Brazil
Feature

Copper cable theft rampant amid pandemic, high prices

Bnamericas Published: Tuesday, May 04, 2021
Copper cable theft rampant amid pandemic, high prices

Theft of copper cables is an old problem in Brazil, as well as in other Latin American countries, but has risen during the pandemic especially as prices of the metal have soared, statistics show.

The issue affects people in a variety of ways, from power and internet cuts to failures of traffic lights.

In São Paulo, from January to September 2020 transit authorities reported 3,228 cases of theft of copper wires, an increase of 116% over 2019. 

In the first half of 2020, the local traffic company replaced 15,000m of cables stolen from traffic lights.

The cases led to losses of 10mn reais (US$1.84mn) for traffic engineering authority CET, which attributes the increase to the pandemic’s effects as poverty and unemployment accelerated by the health crisis might have pushed more people to engage in the illegal cooper trade.

In Belo Horizonte, one of the six largest cities in Brazil, power distributor Cemig also says theft of copper cables has become increasingly common, leading to interruption in the supply of energy, malfunctioning traffic signs and inoperable telephone networks.

To deal with the issue, Cemig says it is investing in a system to monitor cables and to report cases of disruptions in the transmission and distribution networks.

The project, currently underway, involves implementing fiber optics into the power grid. With the optical fiber in the cable core, it is possible to identify the attempted theft of cables in advance, since the fiber can also serve as a noise sensor, according to the company.

Besides, the hybrid network makes it harder for criminals to extract the copper.

“Because this cabling is partly metallic wires and partly optical fiber wires in a single set, it becomes more difficult for criminals to separate the materials to sell on the black market. This will inhibit theft of the components of the electric power distribution network,” Cemig’s chief technical engineer Carlos Nascimento said in a statement.
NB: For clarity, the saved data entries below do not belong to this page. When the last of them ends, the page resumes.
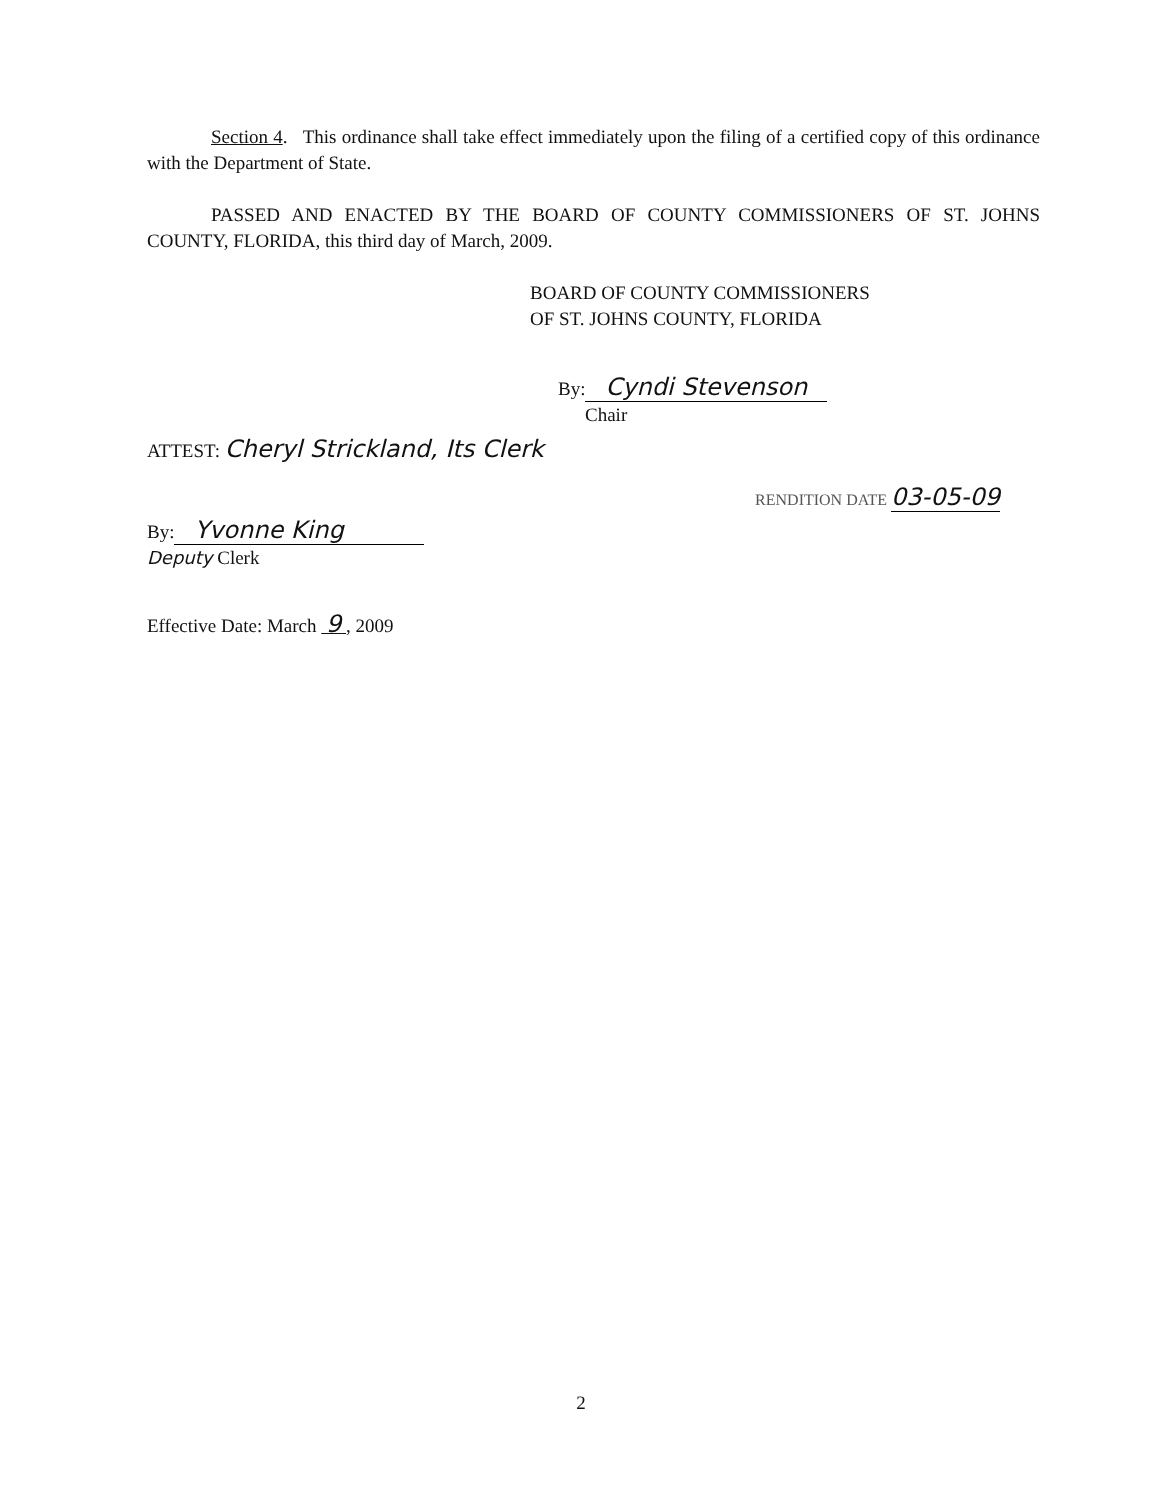Section 4. This ordinance shall take effect immediately upon the filing of a certified copy of this ordinance with the Department of State.
PASSED AND ENACTED BY THE BOARD OF COUNTY COMMISSIONERS OF ST. JOHNS COUNTY, FLORIDA, this third day of March, 2009.
BOARD OF COUNTY COMMISSIONERS
OF ST. JOHNS COUNTY, FLORIDA
By: Cyndi Stevenson
Chair
ATTEST: Cheryl Strickland, Its Clerk
RENDITION DATE 03-05-09
By: Yvonne King
Deputy Clerk
Effective Date: March 9 , 2009
2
In federal capital Brasília, the losses of CEB Distribuição in 2019, prior to the pandemic, were already the second highest in the last 14 years. That year, more than 42,000m of copper cables were stolen.

In Rio de Janeiro, a survey by the local association of telecommunications companies found that 4Mm of copper cables were stolen in 2019, generating estimated losses of 700mn reais and harming 5mn users.

“Theft only occurs because there are people who buy the stolen material,” André Ferreira, senior corporate security consultant at Israeli-based security firm ICTS Security, said in a release.

Ferreira said authorities must act on the receiver-end, usually companies that process small amounts of scrap. At that stage, the copper cable, already stripped and burned, is resold as larger scrap.

At the top of this pyramid are large copper plants, according to the consultant, which end up buying illegal raw material even without their direct knowledge.

"At this level, it is almost impossible to trace the origin of the raw material, which is crushed and reprocessed to enter the market again," according to Ferreira.

“Intelligence actions to reach recipients and the enforcement of stricter penalties are the ways to reduce this type of crime," he said.

In recent years, telecom companies have worked on decommissioning copper cables and other metallic cables, replacing them with more resilient and faster optical fiber, a material that does not have as much commercial value as copper.

Nonetheless, fiber optic cables are commonly mistaken for metallic cables and equally end up being vandalized.

Thefts are so common that a telecom operator in Rio de Janeiro placed a sign in one of its urban cable boxes to advise thieves on the material used.

The sign read: "There is no copper here. No value."